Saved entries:
▼▼▼
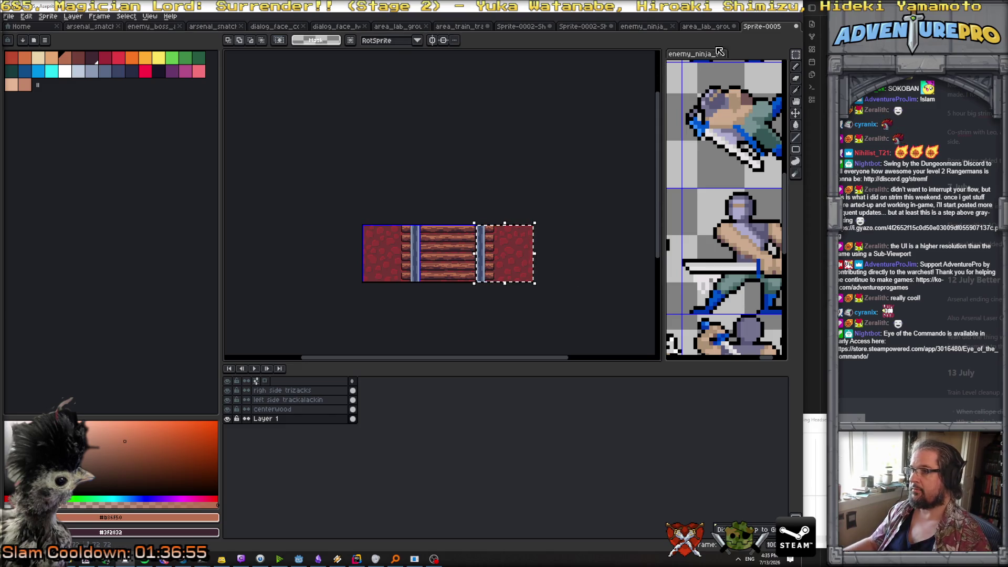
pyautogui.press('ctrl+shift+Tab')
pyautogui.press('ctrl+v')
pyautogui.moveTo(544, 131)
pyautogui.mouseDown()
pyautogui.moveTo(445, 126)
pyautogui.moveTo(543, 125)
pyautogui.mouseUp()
▲▲▲
**Work instruction**
What's needed is a word-for-word copy of the lines from the one holding "pyautogui.moveTo(445, 126)" through the final line of the data.

**Task answer**
pyautogui.moveTo(445, 126)
pyautogui.moveTo(543, 125)
pyautogui.mouseUp()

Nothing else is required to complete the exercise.